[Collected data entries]
*** Block opens ***
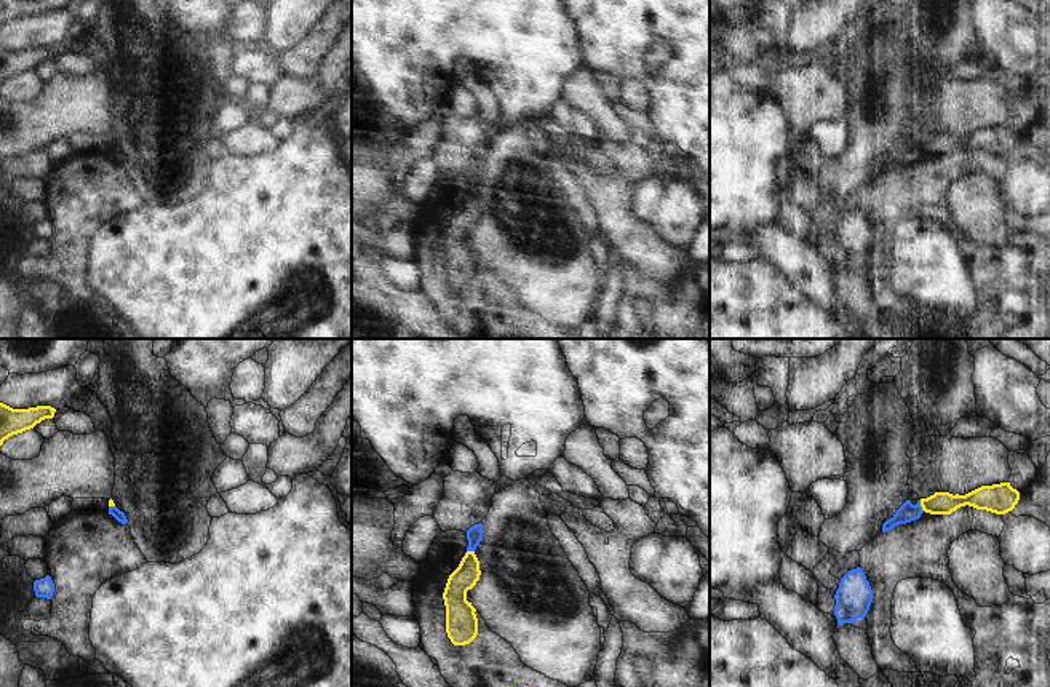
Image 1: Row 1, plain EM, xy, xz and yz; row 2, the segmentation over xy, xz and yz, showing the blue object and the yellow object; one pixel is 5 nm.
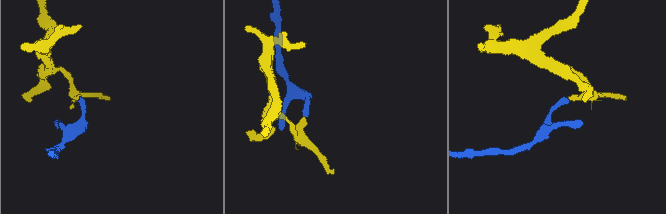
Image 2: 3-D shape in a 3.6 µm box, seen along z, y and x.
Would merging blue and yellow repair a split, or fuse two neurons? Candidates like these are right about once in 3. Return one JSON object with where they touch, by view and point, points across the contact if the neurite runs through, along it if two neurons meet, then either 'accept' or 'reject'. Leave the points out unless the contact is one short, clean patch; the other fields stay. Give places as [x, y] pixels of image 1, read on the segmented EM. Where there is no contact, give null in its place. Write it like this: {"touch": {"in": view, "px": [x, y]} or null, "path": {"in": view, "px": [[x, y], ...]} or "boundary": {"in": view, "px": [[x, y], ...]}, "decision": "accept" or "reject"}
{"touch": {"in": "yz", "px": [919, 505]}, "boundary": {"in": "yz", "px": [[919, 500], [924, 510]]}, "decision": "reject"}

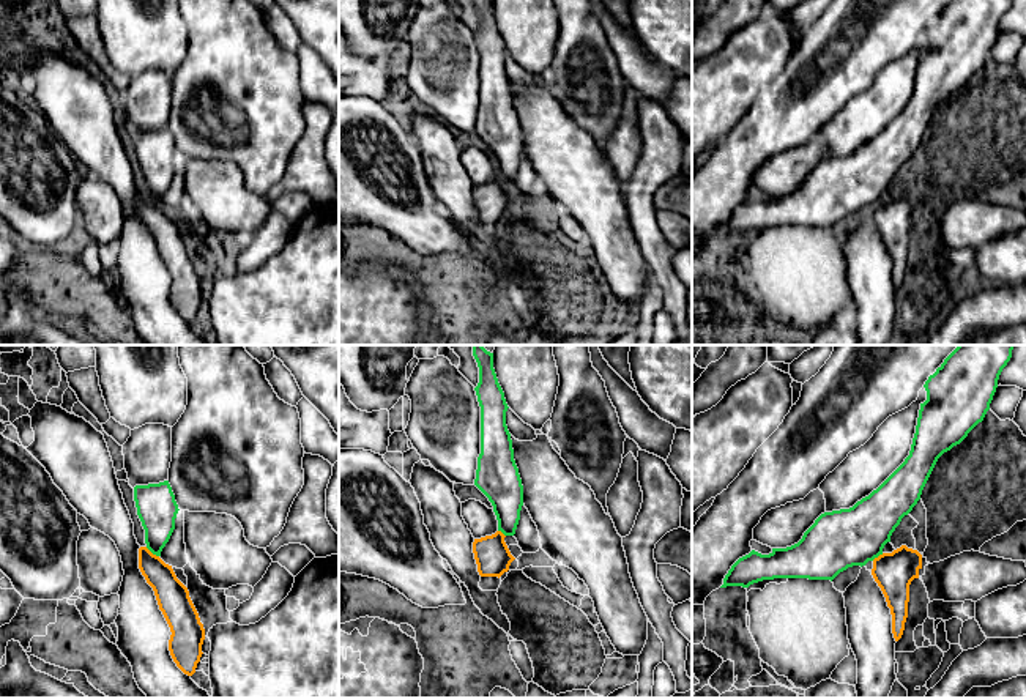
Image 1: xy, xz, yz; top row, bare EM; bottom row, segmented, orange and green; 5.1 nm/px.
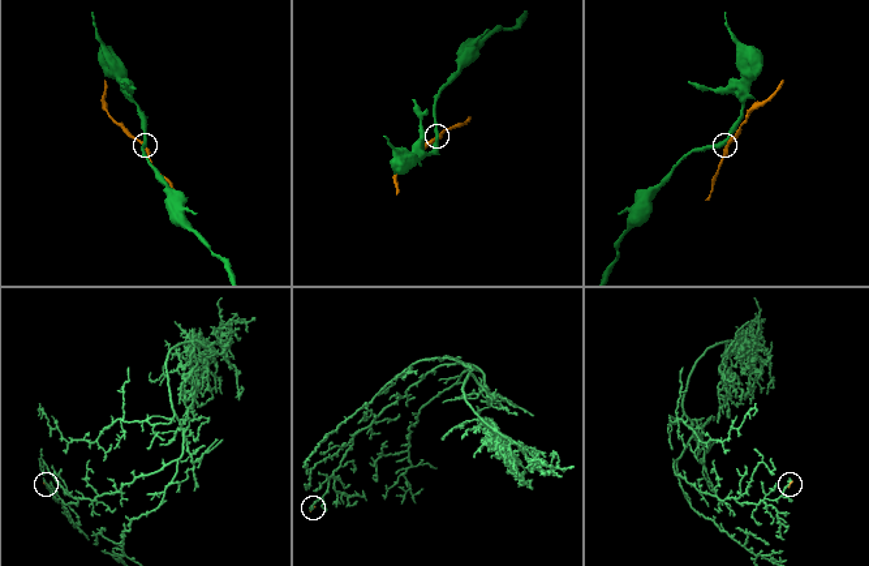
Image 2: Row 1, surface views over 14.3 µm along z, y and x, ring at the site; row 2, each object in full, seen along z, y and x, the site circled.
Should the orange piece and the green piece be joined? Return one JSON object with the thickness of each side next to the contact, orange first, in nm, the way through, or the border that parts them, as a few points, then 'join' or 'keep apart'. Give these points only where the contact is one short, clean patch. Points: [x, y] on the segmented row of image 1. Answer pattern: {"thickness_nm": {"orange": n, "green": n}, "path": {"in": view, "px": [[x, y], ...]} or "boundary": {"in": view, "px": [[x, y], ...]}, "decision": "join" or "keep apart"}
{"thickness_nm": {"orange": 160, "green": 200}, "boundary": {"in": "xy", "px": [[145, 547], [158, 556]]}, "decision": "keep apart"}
*** Block closes ***
*** Block opens ***
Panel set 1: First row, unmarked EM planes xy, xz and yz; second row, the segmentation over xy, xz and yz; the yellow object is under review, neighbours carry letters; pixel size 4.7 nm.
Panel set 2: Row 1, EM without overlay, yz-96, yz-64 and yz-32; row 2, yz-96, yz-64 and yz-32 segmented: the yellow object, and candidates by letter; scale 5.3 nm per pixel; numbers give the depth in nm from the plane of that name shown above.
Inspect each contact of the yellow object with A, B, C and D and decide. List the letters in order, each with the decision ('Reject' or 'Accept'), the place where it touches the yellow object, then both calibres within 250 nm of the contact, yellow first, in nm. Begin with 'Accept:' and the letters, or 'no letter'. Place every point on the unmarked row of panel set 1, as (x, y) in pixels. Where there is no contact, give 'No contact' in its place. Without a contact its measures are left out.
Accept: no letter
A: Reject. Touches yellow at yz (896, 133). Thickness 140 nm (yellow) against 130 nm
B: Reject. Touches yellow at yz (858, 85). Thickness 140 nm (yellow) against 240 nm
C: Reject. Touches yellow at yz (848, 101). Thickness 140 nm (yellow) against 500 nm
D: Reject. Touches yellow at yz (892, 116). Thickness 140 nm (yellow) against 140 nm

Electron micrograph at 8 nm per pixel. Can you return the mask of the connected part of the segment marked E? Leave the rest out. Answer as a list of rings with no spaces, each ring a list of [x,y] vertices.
*** Block closes ***
*TASK DIRECTIONS*:
Above are records; repeat only the lines from the line with "Would merging blue" through the line with "Image 2: Row", and leave pictures out.

*RESULT OF THIS TASK*:
Would merging blue and yellow repair a split, or fuse two neurons? Candidates like these are right about once in 3. Return one JSON object with where they touch, by view and point, points across the contact if the neurite runs through, along it if two neurons meet, then either 'accept' or 'reject'. Leave the points out unless the contact is one short, clean patch; the other fields stay. Give places as [x, y] pixels of image 1, read on the segmented EM. Where there is no contact, give null in its place. Write it like this: {"touch": {"in": view, "px": [x, y]} or null, "path": {"in": view, "px": [[x, y], ...]} or "boundary": {"in": view, "px": [[x, y], ...]}, "decision": "accept" or "reject"}
{"touch": {"in": "yz", "px": [919, 505]}, "boundary": {"in": "yz", "px": [[919, 500], [924, 510]]}, "decision": "reject"}

Image 1: xy, xz, yz; top row, bare EM; bottom row, segmented, orange and green; 5.1 nm/px.
Image 2: Row 1, surface views over 14.3 µm along z, y and x, ring at the site; row 2, each object in full, seen along z, y and x, the site circled.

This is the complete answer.